Security: Adam Shostack has been tracking the immense volume of recent bank disclosures of compromised customer data. Bruce Schneier has also commented, and an interesting question arose in his posting’s comments — why are there seemingly no similar problems with European banks?
One responder points to a WSJ article which broadly misses the point. It discusses the additional layers of security imposed by European banks above the usual username/password combo. This is true — Eurobanks generally have higher security at the ‘front gate’; for example, I recall Bank of Ireland even issued SecurID-type tokens in its earliest online banking system. However, that misses the ‘insider’ attack, as in the most recent case of these 676,000 accounts, so I think it misses the point.
Bruce Schneier’s take:
Personal data is 1) not collected as widely, and 2) much less valuable as a tool to commit fraud. The second reason is far more important.

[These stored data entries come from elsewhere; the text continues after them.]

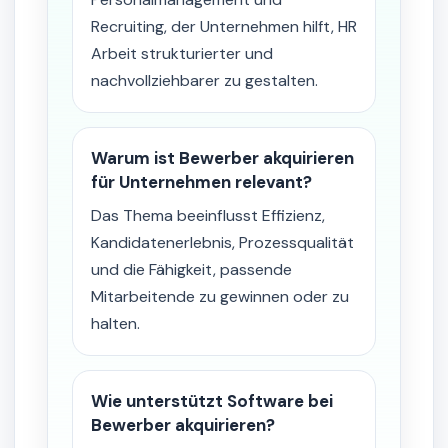
Recruiting, der Unternehmen hilft, HR
Arbeit strukturierter und
nachvollziehbarer zu gestalten.
Warum ist Bewerber akquirieren
für Unternehmen relevant?
Das Thema beeinflusst Effizienz,
Kandidatenerlebnis, Prozessqualität
und die Fähigkeit, passende
Mitarbeitende zu gewinnen oder zu
halten.
Wie unterstützt Software bei
Bewerber akquirieren?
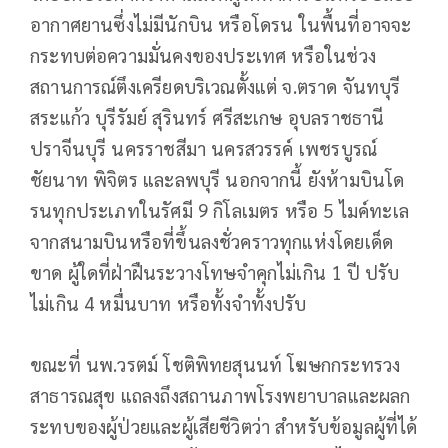
อากาศยานซึ่งไม่มีนักบิน หรือโดรน ในพื้นที่อาจจะ
กระทบต่อความมั่นคงของประเทศ หรือในช่วง
สถานการณ์ตึงเครียดบริเวณตั้งแต่ จ.ตราด จันทบุรี
สระแก้ว บุรีรัมย์ สุรินทร์ ศรีสะเกษ อุบลราชธานี
ปราจีนบุรี นครราชสีมา นครสวรรค์ เพชรบูรณ์
ชัยนาท พิจิตร และลพบุรี นอกจากนี้ ยังห้ามบินโด
รนทุกประเภทในรัศมี 9 กิโลเมตร หรือ 5 ไมค์ทะเล
จากสนามบินหรือที่ขึ้นลงชั่วคราวทุกแห่งโดยเด็ด
ขาด ผู้ใดที่ฝ่าฝืนระวางโทษจำคุกไม่เกิน 1 ปี ปรับ
ไม่เกิน 4 หมื่นบาท หรือทั้งจำทั้งปรับ
ขณะที่ นพ.วรตม์ โชติพิทยสุนนท์ โฆษกกระทรวง
สาธารณสุข แถลงถึงสถานภาพโรงพยาบาลและผลก
ระทบของผู้ป่วยและผู้เสียชีวิตว่า สำหรับข้อมูลผู้ที่ได้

I think he’s partially right. Access to new and existing accounts in the US often requires little more than an SSN or similar trivial, easily-discoverable, data which is used in common across multiple institutions, and can be performed online; whereas in Europe, one requires documentary proof of address, ID, and the act must be performed in person at a bank branch. (This is often exceedingly annoying, of course. ;) In general, identity theft seems to be at a greater level in the US, and this is one reason why, I’d guess.

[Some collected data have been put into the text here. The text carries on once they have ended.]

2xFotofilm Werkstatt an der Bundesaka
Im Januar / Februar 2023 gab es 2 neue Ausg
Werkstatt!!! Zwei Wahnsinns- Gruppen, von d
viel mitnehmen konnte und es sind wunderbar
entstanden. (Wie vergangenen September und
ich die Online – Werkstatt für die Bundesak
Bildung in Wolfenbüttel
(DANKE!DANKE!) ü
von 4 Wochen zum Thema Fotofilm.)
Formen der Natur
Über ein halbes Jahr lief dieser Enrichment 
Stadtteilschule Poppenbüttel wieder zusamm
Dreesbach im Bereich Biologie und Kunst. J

Adam Shostack has another take: these disclosures have all arrived on the heels of California’s SB 1386. It’s very unlikely that these kind of breaches never occurred before this, and suddenly began recently — it’s more likely that they’ve always gone on, but are unreported in Europe (and of course were unreported in the US, pre-SB 1386).

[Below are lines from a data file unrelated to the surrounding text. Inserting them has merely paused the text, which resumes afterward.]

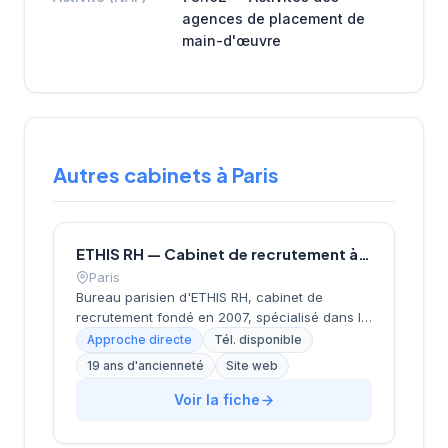
agences de placement de
main-d'œuvre
Autres cabinets à Paris
ETHIS RH — Cabinet de recrutement à Paris
Paris
Bureau parisien d'ETHIS RH, cabinet de
recrutement fondé en 2007, spécialisé dans le
conseil en ressources humaines, le
Approche directe
Tél. disponible
recrutement de cadres et dirigeants, le
19 ans d'ancienneté
Site web
coaching et l'outplacement. Situé au 16 rue de
Monceau dans le 8e arrondissement de Paris,
Voir la fiche
à proximité du Parc Monceau, l'équipe
accompagne les entreprises franciliennes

I’d add another point — the US has a large population of targets, with banks sharing financial systems across the entire country. Europe, by contrast, has many individual countries which each have their own set of banks and banking systems, and less interoperability and cross-state data flow. The potential return from ID theft fraud is increased by the larger pool of candidate victims in the US, compared to what an attacker could achieve in each individual European country. This means both that (a) an attack will affect a smaller number of victims in Europe than the US, and (b) widening the scale of an attack becomes significantly harder when the attacker must deal with new systems. It’s the ‘security monoculture’ issue again, applied to banking instead of operating systems.